Children’s Fund programmes have been warned by the government that
their budgets will be cut in 2004-5, and told not to take on any
new commitments for next year, Community Care‘s sister
magazine 0-19 has learned.

But extra money has been found to prevent local programmes being
forced to break existing contractual agreements with service
providers. This followed complaints from programme managers about
the impact of the claw-back of unspent money allocated for 2002-3
after the mid-year review (news, page 7, 11 December).

In a letter to programme managers, the Department for Education and
Skills’ children, young people and families directorate director
Tom Jeffery admitted that the recent crisis was caused by mistakes
by the Children’s Fund’s central financial management. But he was
unable to tell programmes how much money they would receive in the
next financial year or in 2005-6.

The letter, dated 19 December, promised that the Children’s Fund
would survive in some form, but warned that budgets would be
reduced. It suggested that money thought to be earmarked for the
Children’s Fund in the next two years was likely to be diverted
elsewhere within the directorate by government ministers.
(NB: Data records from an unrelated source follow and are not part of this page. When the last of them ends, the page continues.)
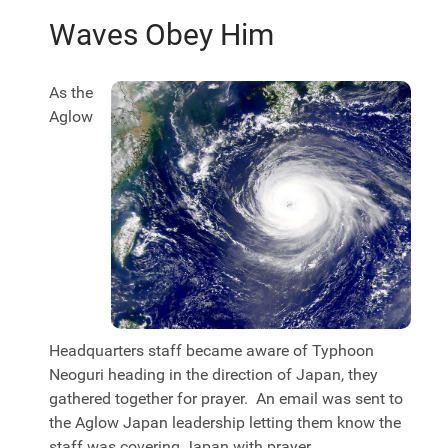
Waves Obey Him
As the
Aglow
Headquarters staff became aware of Typhoon
Neoguri heading in the direction of Japan, they
gathered together for prayer. An email was sent to
the Aglow Japan leadership letting them know the
staff was covering Japan with prayer.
Jeffery said that ministers were still considering the level of the
overall budgets across the directorate but insisted that next
year’s budget would “enable the programme to continue to deliver
preventive services for children and young people”.

He admitted that the Children’s Fund allocated too much money to
local programmes in 2003-4 on the mistaken assumption that they
would underspend on their budgets, when in fact programmes had
spent much nearer to budget.

“We will remove the current over-allocation so there will be less
need to rely on under-spend,” Jeffery said. “This will inevitably
mean some reduction from the previous announced annual allocations
so you should not take on new contractual commitments.”

He also confirmed that, following a meeting with the sector to
discuss the impact of clawing back money for the second half of
2003-4, money had been set aside to ensure existing programmes were
not prematurely closed or staff made redundant.